話を聞いた陛下達は、とっても驚いていたわ。
それもそうでしょうね。
今までのリリィが偽物で、今のリリィが本物なんて……衝撃事実以外の何物でもないんだから。
結果として……対応は今まで通り、ということになったけれど。
姉御はリリィではなかったけれど、偽リリィがしていたことを内側から見ていたから……特に何かを変える必要がなかったみたい。
それどころか……姉御は偽リリィよりも常識人だったから、余計な不安がなくなったぐらいで。
ぶっちゃけ、姉御になってからの方がとても穏やかな日々を過ごせているぐらいだったわ。
あぁ、ちなみにだけど……学園の一部の方々(学園長とか生徒会役員とか)にも報告済み。
一緒に学園生活をしていたら、姉御の様子が変わったのに気づくでしょうし……何かあったら対応してもらうためにね。
と、そんな感じで……アレからは約一ヶ月ほど。
私達は平和な学園生活を謳歌しているわ。
でも、このままにしておけない問題が二つ。
そう……。
「ムッツリとマリカ様、スイレンさんと姉御の件……どうするべきなのかしら……?」
学園の中庭で昼食を食べながらポツリと呟く。
すると、隣に座って同じように食事をしていたグランも「あぁ……(セーゲルのこと……変な呼び方してないか……?)」と頷いたわ。
「セーゲル、よく魔王屋敷に突撃してるらしいな?マリカ嬢に会うために」
「らしいわね。あの追いかけっこ、魔王屋敷でもやってるらしいわ」
合宿の際に起きた事件……マリカ様降・臨・☆(※第Iの魔王に吹っ飛ばされて、この大陸に到着した時)後にやってたセーゲルの求婚(と言う名の追いかけっこ)。

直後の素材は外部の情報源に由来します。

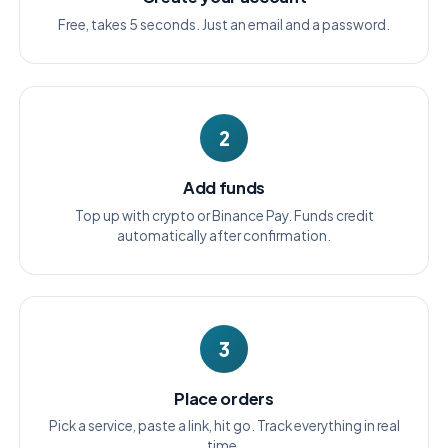
Free, takes 5 seconds. Just an email and a password.
2
Add funds
Top up with crypto or Binance Pay. Funds credit
automatically after confirmation.
3
Place orders
Pick a service, paste a link, hit go. Track everything in real
time.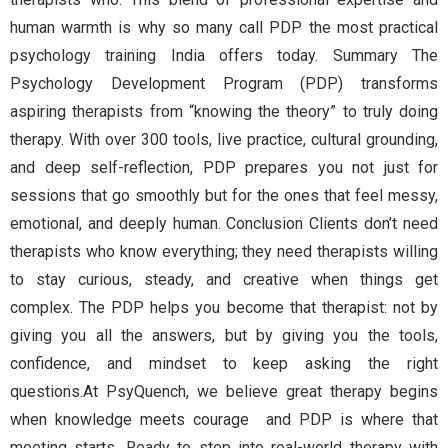
human warmth is why so many call PDP the most practical
psychology training India offers today. Summary The
Psychology Development Program (PDP) transforms
aspiring therapists from “knowing the theory” to truly doing
therapy. With over 300 tools, live practice, cultural grounding,
and deep self-reflection, PDP prepares you not just for
sessions that go smoothly but for the ones that feel messy,
emotional, and deeply human. Conclusion Clients don’t need
therapists who know everything; they need therapists willing
to stay curious, steady, and creative when things get
complex. The PDP helps you become that therapist: not by
giving you all the answers, but by giving you the tools,
confidence, and mindset to keep asking the right
questions.At PsyQuench, we believe great therapy begins
when knowledge meets courage and PDP is where that
meeting starts. Ready to step into real-world therapy with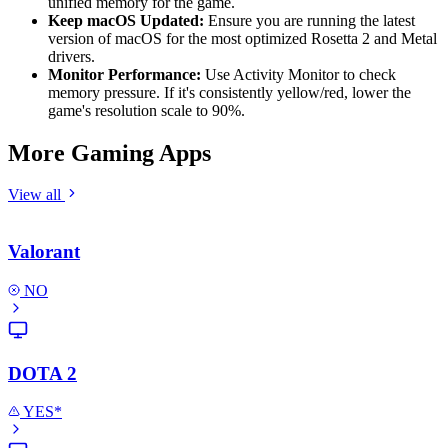
unified memory for the game.
Keep macOS Updated:
Ensure you are running the latest
version of macOS for the most optimized Rosetta 2 and Metal
drivers.
Monitor Performance:
Use Activity Monitor to check
memory pressure. If it's consistently yellow/red, lower the
game's resolution scale to 90%.
More Gaming Apps
View all
Valorant
NO
DOTA 2
YES*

顔を真っ赤にしたセーゲルが魔王屋敷で「好きだ‼︎」、「結婚してくれ‼︎」と叫びながら追いかけて、同じく顔を真っ赤にしたマリカ様がアワアワしながら逃げてるらしいわ(※スイレンさん談)。
…………あの二人、幼稚園児かしら?
そんな二人に反して、スイレンさん達の方はと言うと……。
……………逆に一切の接点なし。
……いや、まぁね?
スイレンさんと出会った時のリリィは既に偽リリィだったから仕方ないのかもしれないけれどね?

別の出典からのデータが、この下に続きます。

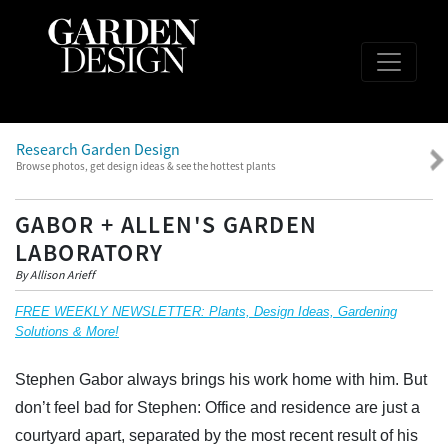
Research Garden Design
Browse photos, get design ideas & see the hottest plants
GABOR + ALLEN'S GARDEN
LABORATORY
By Allison Arieff
FREE WEEKLY NEWSLETTER: Plants, Design Ideas, Gardening
Solutions & More!
Stephen Gabor always brings his work home with him. But
don’t feel bad for Stephen: Office and residence are just a
courtyard apart, separated by the most recent result of his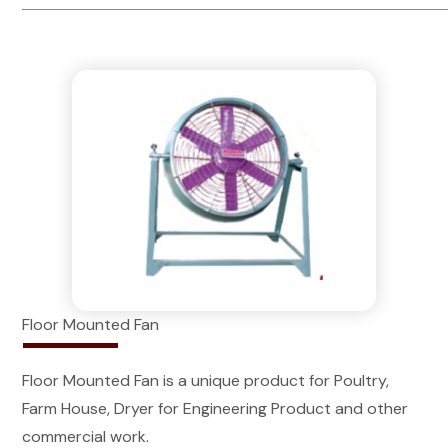
Floor Mounted Fan
Floor Mounted Fan is a unique product for Poultry,
Farm House, Dryer for Engineering Product and other
commercial work.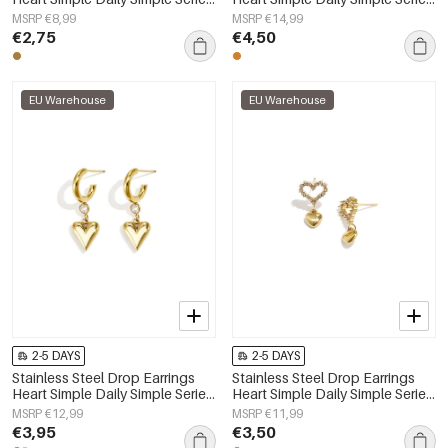
Women's jewelry
Women's jewelry
MSRP €8,99
MSRP €14,99
€2,75
€4,50
EU Warehouse
EU Warehouse
2-5 DAYS
2-5 DAYS
Stainless Steel Drop Earrings
Stainless Steel Drop Earrings
Heart Simple Daily Simple Series
Heart Simple Daily Simple Series
Women's jewelry
Women's jewelry
MSRP €12,99
MSRP €11,99
€3,95
€3,50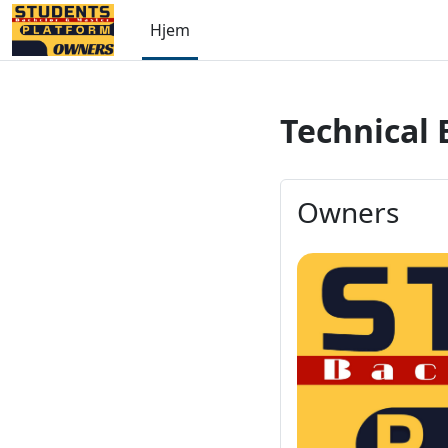
Gå til hovedinnhold
Hjem
Technical 
Owners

…………偶然話す機会があって、偶々リリィの名前が出た時のスイレンさんの顔が痛々しすぎてっ……‼︎
姉御の方も彼の名前が出ると、固まってしまうしっ……‼︎
色々とスイレンさんにお世話になっている身(ちゃんと自覚はあるわ)としては、なんかどうにかしてあげたいと思っちゃうのよね……‼︎
でも……。
「あんまり、他人の恋愛事に首突っ込むべきじゃないんだろうな……面倒くさいし」
「そうよねぇ……でも、突っ込まないと何も進展しなさそうなのも確かなのよね……面倒くさいけど」
二人して溜息を零しながら、空を見上げる。
あの日からもう一ヶ月も経ってしまうけれど……本当に穏やかな日々だわ。
何もなさ過ぎるぐらいに。
でも、嵐の前の静けさって言うのかしら?
このままにこの案件を放置してたら何か嫌なことが起きそうな予感が、バシバシするのよね……。

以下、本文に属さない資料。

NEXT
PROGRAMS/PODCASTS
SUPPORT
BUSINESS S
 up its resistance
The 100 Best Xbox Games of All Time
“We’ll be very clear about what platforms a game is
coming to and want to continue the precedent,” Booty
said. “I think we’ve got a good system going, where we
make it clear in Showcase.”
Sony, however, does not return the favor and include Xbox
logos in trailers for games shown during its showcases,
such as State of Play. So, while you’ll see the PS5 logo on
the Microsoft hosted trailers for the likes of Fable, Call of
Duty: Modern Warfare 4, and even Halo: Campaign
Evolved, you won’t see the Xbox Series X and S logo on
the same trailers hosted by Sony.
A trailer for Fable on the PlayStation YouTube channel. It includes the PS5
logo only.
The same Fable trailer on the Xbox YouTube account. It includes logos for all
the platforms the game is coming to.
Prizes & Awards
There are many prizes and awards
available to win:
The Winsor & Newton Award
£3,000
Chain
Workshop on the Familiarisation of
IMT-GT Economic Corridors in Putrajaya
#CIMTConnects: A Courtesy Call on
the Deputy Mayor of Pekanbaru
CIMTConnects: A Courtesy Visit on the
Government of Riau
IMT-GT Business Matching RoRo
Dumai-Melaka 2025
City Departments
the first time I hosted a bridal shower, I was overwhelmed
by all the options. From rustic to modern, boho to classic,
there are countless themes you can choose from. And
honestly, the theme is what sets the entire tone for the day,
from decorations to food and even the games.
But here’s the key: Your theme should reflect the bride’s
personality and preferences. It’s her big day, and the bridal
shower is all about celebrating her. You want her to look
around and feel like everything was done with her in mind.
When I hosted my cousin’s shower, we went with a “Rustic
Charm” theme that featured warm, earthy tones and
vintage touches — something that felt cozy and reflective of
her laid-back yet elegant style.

「…………放置したら嫌な予感がするから、放置しない方がいいんだろうな……」
「…………」
その呟きで、私の予感が裏付けされてしまったわ。
私よりもグランの勘の方が鋭敏だから、きっと放置したら確実に嫌なことが起きるわね。
すっごい面倒な感じの。
……。
…………。
………………はぁ。
「………とっても。と〜〜〜っても面倒だけど仕方ないわね」
溜息混じりの呟きにグランはピクリッと目敏く反応する。
そして、微妙にあざとさを感じさせながら……首を傾げた。
「ん?何かいい案が?」
「えぇ。でも、ちょっと時間がかかるのだけど……」
「どれくらい?」
「私達なら、多くを見積もって半日。他の人なら五日〜一ヶ月ぐらいかしら?でも、スイレンさんとセーゲルがいるなら……最短コースだと思うわ」
「…………ふぅん?」
グランはニヤリと悪〜い顔で笑う。
どうやら私がしようとしてることを察してくれたみたいね?
「必要なのは?」
「勿論、国の許可と学園の許可。後は属性竜ね」
「なら、放課後……だな」
「うふふっ。一から十まで言わなくても察してくれるグランが好きよ?」
「知ってる」
グランは自身の頬を指先でチョンチョンと突いてキスを促してくる。
あら。頑張るから先にご褒美が欲しいのかしら?
……まぁ。グランに頑張ってもらうことになるのだから、これぐらいは許してあげるべきかしらね?
「きっちり許可をもぎ取って来て頂戴な。よろしくね、ダーリン?」
「ご褒美を貰う以上はきっちりヤるさ。任せてくれ、ハニー?」
互いにクスクスと笑いながら、私は彼の頬にキスをする。
かくして、私達の作戦は密やかに開始されたのだったーー……。